I am trying to understand how to use ray.tune.Tuner.restore
method and I wrote the below piece of code:
import argparse
from ray import tune, train
import tempfile
import numpy as np
import os
import pickle
import time
from ray.train import Checkpoint
def trainable(config: dict):
values = []
checkpoint = train.get_checkpoint()
if checkpoint:
with checkpoint.as_directory() as checkpoint_dir:
with open(os.path.join(checkpoint_dir, 'values.pkl'), 'rb') as f:
values = pickle.load(f)
for i in range(100):
value = np.random.uniform(config['mean'], config['std'])
time.sleep(1)
values.append(value)
with tempfile.TemporaryDirectory() as tempdir:
with open(os.path.join(tempdir, 'values.pkl'), 'wb') as f:
pickle.dump(values, f)
train.report(metrics={'score': np.mean(values)},
checkpoint=Checkpoint.from_directory(tempdir))

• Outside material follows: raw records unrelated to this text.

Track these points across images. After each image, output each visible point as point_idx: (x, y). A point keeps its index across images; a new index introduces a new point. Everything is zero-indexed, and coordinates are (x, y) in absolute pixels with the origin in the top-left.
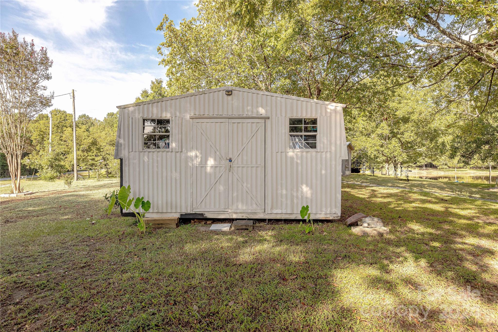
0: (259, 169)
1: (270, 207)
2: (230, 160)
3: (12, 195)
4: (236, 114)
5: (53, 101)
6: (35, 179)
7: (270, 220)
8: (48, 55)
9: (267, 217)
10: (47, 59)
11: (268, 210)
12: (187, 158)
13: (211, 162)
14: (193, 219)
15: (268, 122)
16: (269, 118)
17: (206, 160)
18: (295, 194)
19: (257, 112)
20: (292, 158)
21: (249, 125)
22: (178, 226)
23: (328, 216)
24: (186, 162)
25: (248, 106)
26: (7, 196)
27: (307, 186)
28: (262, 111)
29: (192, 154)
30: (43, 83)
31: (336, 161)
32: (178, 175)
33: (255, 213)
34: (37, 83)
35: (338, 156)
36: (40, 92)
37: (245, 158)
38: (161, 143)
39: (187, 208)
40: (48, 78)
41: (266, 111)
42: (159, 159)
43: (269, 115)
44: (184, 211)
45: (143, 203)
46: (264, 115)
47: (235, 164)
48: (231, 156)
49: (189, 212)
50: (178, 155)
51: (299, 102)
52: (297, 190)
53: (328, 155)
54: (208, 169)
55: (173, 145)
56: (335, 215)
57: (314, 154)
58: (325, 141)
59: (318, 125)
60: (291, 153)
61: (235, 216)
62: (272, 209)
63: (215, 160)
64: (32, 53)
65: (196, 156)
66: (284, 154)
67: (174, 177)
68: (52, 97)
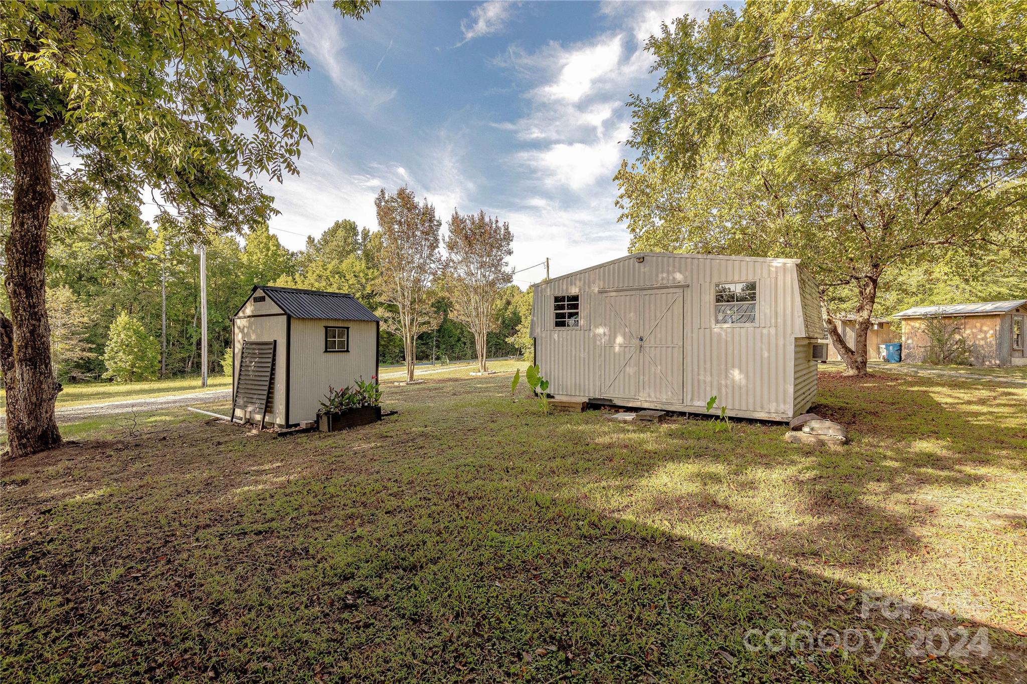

if __name__ == '__main__':
parser = argparse.ArgumentParser()
parser.add_argument('--restore', action='store_true', default=False)
args = parser.parse_args()
tune_config = tune.TuneConfig(mode='min', num_samples=10, metric='score')
storage_dir = '/Users/arun/code/ml/ray/fault_tolerance'
run_config = train.RunConfig(storage_path=storage_dir)
if not args.restore:
tuner = tune.Tuner(trainable,
param_space={
"mean": tune.uniform(5, 10),
"std": tune.uniform(1, 2)
},
tune_config=tune_config,
run_config=run_config)
else:
tuner = tune.Tuner.restore(storage_dir,
trainable=trainable,
resume_errored=True)
results = tuner.fit()
best_result = results.get_best_result()
all_results = results.get_dataframe()
print(all_results)
print(best_result)
After I started the job as python3 restore.py
, I terminated it manually and restarted it as python3 restore.py --restore
to check whether the process is getting restored or not. When I run python3 restore.py --restore
, I get the following error:
Traceback (most recent call last):
File "/Users/arun/code/ml/ray/restore.py", line 47, in <module>
tuner = tune.Tuner.restore(storage_dir,
File "/Users/arun/Applications/miniconda3/envs/dc/lib/python3.9/site-packages/ray/tune/tuner.py", line 251, in restore
tuner_internal = TunerInternal(
File "/Users/arun/Applications/miniconda3/envs/dc/lib/python3.9/site-packages/ray/tune/impl/tuner_internal.py", line 119, in __init__
self._restore_from_path_or_uri(
File "/Users/arun/Applications/miniconda3/envs/dc/lib/python3.9/site-packages/ray/tune/impl/tuner_internal.py", line 337, in _restore_from_path_or_uri
with fs.open_input_file(os.path.join(fs_path, _TUNER_PKL)) as f:
File "pyarrow/_fs.pyx", line 770, in pyarrow._fs.FileSystem.open_input_file
File "pyarrow/error.pxi", line 144, in pyarrow.lib.pyarrow_internal_check_status
File "pyarrow/error.pxi", line 113, in pyarrow.lib.check_status
FileNotFoundError: [Errno 2] Failed to open local file '/Users/arun/code/ml/ray/fault_tolerance/tuner.pkl'. Detail: [errno 2] No such file or directory
I have the following questions: qn 1: Is the above piece of logically correct? qn2: What is the right way to use tune.Tuner.restore?